The EAT handed down its judgement in the appeal of Abertawe Bro Morgannwg University Local Health Board v. Morgan this month. The case is a reminder of the ability of the Tribunal to extend time for a claimant to bring their claim.

Ms Morgan was a psychiatric nurse therapist. Her employer dismissed her for being incapable of work due to reasons of ill health. She had been absent for 17 months due to severe depression. The Claimant filed claims to the Tribunal of disability discrimination (including breach of the duty to make reasonable adjustments), harassment and unfair dismissal.

The Tribunal heard the claim in early 2013. It upheld the claims of harassment arising from the conduct of two individuals, and the reasonable adjustments claim. The Tribunal found the Board should have re-deployed Ms Morgan to a suitable role. The Tribunal noted that Ms Morgan had presented all claims outside the normal three-month time limit, with one claim being made some three years after the incidents that gave rise to the claim occurring. However, the Tribunal decided that it would be just and equitable to extend time.

The Board appealed to the EAT. The EAT did not agree with the Tribunal’s findings on the reasonable adjustments claim and the EAT remitted the case to the Employment Tribunal. It also found the Tribunal had erred in its decision to extend time since it should have looked at the claims separately and considered the reason for Ms Morgan submitting the claims late. The EAT also remitted these matters to the Tribunal.

The matter did not come before the Tribunal until 9 February 2015. At the hearing the Tribunal agreed to extend time for the reasonable adjustments claim. On the harassment claims, the Tribunal decided to only extend time for one complaint.

The Board appealed against the Tribunal’s decision. The EAT referred to section 123 of the Equality Act 2010. This provides:

“(1) [Such a complaint] may not be brought after the end of –

(a) the period of 3 months starting with the date of the act to which the complaint relates, or

(b) such other period as the employment tribunal thinks is just and equitable.…”

The EAT noted that it remains for the Claimant to persuade the Tribunal to exercise a judicial discretion to extend time. It also noted the Tribunal will do so if persuaded that, taking account of all relevant circumstances, it is “just and equitable” to do so. The Tribunal will consider the period of delay in presenting the claim. It will consider the reason(s) the Claimant did not present the claim within the initial three months and during any following period of delay. The Tribunal will consider the credibility and acceptability of the reasons. Finally, the Tribunal will consider the prejudice that each party will suffer because of a decision to extend or not to extend time.

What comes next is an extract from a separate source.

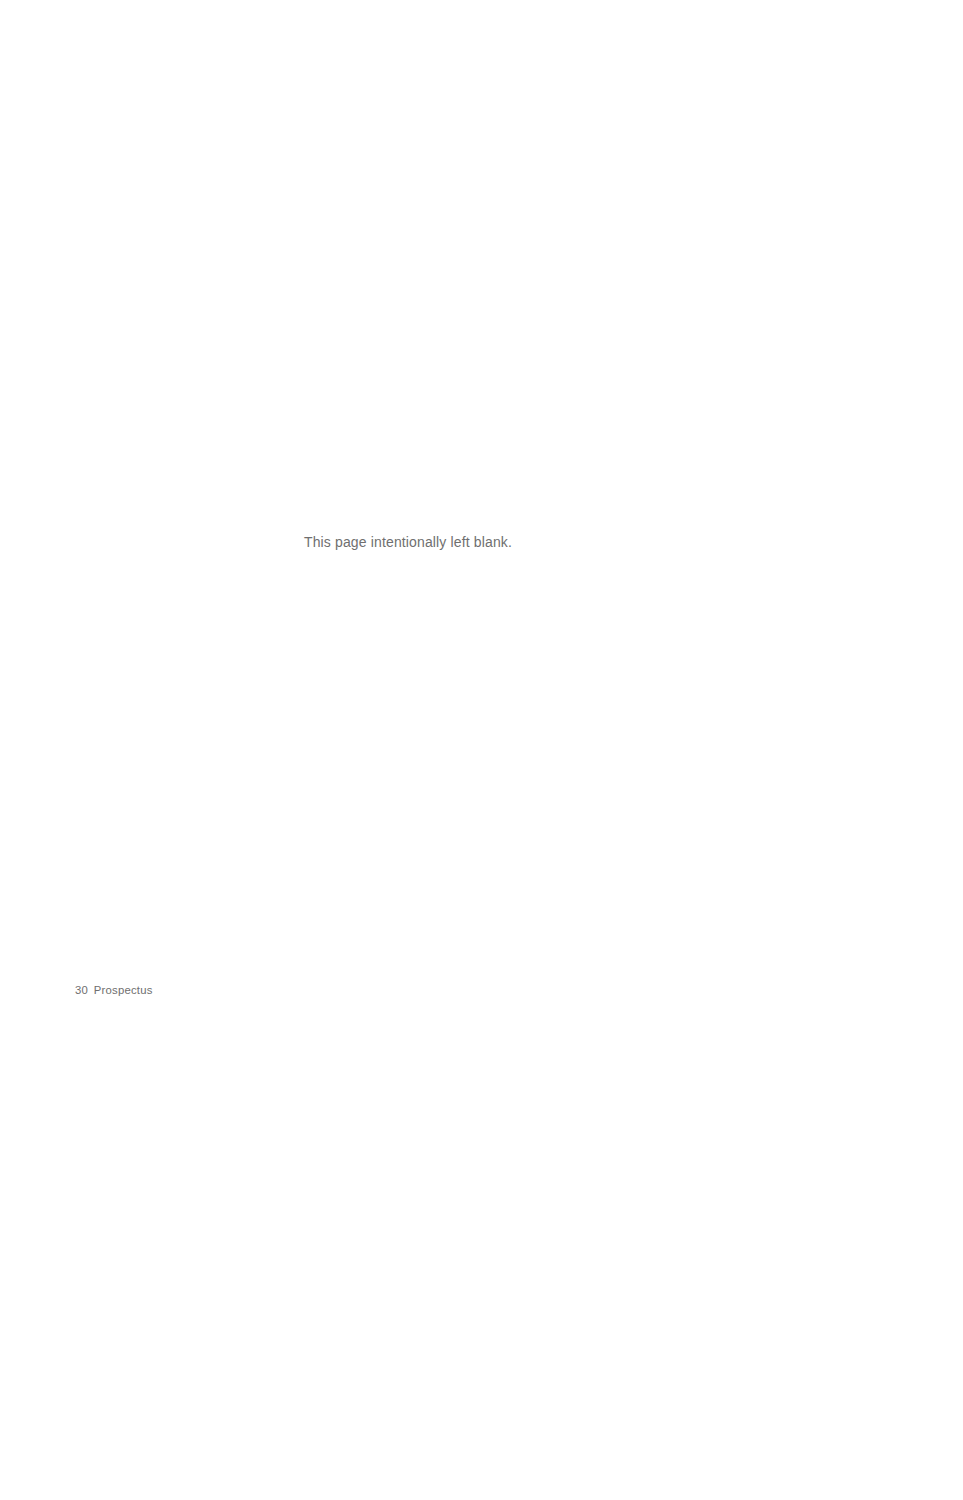This page intentionally left blank.
30 Prospectus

The EAT undertook a critical analysis of the Tribunal’s reasoning in finding that time could be extended. It looked at the prejudice to both parties in extending time. The EAT was mindful of the fact Ms Morgan had been poorly and unable to pursue her claim and that if it did not extend time she would be unable to bring a well-founded claim. It also considered the Tribunal’s finding that Ms Morgan was pursuing an internal grievance intending to fully resolve her concerns. Her ill health also delayed this. The EAT did criticise the Tribunal for not expressing its reasons in a better way. However, it found the Tribunal did not take into account any matters which it should not have, or reach a conclusion which could be described as perverse. Therefore, the EAT found no basis on which to interfere with the Tribunal’s decision.

The case will now be remitted to the Employment Tribunal to determine appropriate remedies.